'''

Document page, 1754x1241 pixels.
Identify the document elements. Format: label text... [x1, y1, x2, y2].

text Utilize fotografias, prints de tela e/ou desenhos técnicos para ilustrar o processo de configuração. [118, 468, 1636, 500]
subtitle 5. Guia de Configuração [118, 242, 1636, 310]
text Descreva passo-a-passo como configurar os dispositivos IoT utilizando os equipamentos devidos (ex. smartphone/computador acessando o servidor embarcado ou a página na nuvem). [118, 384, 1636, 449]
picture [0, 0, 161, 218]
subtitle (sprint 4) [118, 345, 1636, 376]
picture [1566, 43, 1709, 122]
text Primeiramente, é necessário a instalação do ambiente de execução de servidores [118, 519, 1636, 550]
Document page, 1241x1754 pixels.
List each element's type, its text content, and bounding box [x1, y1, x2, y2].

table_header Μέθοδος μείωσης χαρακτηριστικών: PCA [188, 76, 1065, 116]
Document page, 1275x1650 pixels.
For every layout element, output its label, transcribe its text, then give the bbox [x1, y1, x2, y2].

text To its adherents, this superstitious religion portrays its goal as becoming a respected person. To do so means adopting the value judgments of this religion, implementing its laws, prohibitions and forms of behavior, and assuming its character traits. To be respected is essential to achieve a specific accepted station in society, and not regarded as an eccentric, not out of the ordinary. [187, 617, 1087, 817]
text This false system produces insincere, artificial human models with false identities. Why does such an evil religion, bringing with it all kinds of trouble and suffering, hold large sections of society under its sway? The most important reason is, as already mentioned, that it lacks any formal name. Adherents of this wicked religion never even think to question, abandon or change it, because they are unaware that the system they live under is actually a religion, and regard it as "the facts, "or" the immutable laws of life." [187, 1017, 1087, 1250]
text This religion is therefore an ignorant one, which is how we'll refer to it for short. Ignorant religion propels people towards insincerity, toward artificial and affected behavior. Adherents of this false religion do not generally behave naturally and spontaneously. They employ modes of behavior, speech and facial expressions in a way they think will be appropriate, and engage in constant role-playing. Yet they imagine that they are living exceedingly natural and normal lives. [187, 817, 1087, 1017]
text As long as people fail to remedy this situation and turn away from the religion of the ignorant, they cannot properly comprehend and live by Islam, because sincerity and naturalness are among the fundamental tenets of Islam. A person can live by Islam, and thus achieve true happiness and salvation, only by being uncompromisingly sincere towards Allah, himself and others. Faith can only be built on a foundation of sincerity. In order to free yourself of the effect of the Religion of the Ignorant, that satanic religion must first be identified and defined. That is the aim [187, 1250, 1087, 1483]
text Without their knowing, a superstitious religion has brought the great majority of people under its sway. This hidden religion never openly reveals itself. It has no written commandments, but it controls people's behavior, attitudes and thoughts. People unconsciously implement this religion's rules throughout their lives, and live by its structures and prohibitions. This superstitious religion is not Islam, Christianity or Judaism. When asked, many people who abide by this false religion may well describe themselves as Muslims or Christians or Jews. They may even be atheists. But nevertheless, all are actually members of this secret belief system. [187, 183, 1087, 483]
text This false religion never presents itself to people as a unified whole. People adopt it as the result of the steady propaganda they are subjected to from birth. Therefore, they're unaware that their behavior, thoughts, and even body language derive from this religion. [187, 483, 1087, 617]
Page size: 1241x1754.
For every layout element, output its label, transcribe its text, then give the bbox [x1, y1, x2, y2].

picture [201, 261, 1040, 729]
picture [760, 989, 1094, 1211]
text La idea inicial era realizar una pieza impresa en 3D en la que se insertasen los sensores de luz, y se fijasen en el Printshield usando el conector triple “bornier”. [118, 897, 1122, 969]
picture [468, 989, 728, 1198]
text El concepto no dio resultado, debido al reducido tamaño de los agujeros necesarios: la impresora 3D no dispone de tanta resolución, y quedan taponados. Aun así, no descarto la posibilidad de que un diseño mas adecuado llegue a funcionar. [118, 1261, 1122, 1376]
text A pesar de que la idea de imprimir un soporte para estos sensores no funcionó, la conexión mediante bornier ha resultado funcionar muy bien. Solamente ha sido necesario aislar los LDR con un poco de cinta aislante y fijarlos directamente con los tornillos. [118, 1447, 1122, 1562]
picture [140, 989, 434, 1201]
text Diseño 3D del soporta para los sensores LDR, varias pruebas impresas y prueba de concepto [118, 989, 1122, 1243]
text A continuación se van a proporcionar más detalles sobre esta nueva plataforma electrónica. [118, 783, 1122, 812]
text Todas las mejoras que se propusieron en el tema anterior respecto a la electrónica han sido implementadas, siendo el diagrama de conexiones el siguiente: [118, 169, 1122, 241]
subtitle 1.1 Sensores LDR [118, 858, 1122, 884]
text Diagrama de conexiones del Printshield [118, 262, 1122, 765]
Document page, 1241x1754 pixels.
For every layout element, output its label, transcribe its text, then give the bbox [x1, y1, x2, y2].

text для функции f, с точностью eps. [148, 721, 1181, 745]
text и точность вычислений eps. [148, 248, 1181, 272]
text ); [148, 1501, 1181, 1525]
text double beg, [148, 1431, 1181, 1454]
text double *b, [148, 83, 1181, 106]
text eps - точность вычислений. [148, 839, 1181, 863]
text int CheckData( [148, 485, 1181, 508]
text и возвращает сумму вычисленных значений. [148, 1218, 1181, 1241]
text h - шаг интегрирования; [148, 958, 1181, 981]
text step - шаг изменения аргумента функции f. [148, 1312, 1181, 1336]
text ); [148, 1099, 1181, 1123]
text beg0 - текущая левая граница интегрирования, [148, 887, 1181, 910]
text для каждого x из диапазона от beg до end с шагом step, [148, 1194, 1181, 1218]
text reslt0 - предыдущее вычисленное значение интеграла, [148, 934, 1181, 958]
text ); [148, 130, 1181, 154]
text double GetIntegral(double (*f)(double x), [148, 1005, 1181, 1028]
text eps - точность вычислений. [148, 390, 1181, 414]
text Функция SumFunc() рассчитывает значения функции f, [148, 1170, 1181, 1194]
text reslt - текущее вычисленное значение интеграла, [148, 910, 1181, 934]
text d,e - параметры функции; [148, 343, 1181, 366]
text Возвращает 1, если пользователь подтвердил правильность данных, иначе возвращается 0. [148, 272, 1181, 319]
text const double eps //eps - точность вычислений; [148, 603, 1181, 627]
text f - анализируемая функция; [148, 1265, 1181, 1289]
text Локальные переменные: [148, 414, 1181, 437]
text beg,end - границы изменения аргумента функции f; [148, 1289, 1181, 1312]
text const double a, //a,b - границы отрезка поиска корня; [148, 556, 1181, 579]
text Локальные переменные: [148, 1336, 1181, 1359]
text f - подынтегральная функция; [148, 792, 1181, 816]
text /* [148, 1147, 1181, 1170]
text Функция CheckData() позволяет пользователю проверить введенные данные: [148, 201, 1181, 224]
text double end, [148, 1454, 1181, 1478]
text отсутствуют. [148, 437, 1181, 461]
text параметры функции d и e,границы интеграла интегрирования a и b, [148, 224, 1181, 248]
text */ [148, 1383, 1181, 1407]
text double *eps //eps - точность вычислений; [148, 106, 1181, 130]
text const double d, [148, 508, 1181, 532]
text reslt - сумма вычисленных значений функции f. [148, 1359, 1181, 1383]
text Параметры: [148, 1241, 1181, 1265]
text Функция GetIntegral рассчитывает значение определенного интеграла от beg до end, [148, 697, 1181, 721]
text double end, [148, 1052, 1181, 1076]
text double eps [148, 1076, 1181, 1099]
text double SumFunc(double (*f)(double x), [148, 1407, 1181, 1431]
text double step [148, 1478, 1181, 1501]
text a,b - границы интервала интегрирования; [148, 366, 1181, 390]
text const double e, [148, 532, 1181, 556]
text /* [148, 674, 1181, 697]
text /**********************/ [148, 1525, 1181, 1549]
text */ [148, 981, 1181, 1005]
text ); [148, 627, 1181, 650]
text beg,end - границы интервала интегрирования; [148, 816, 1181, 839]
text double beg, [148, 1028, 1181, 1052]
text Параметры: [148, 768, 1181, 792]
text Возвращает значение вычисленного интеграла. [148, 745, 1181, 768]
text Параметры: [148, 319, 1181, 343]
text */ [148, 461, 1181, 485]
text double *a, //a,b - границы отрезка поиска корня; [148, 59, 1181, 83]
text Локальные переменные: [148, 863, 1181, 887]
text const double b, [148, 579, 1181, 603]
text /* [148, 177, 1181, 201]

'''

:: INSTRUCTIONS TO FOLLOW ::
Could you transcribe, word for word, the lines that run from the start of the entries through the line containing "Identify the document", both ends included?

:: RESULT BELOW ::
Document page, 1754x1241 pixels.
Identify the document elements. Format: label text... [x1, y1, x2, y2].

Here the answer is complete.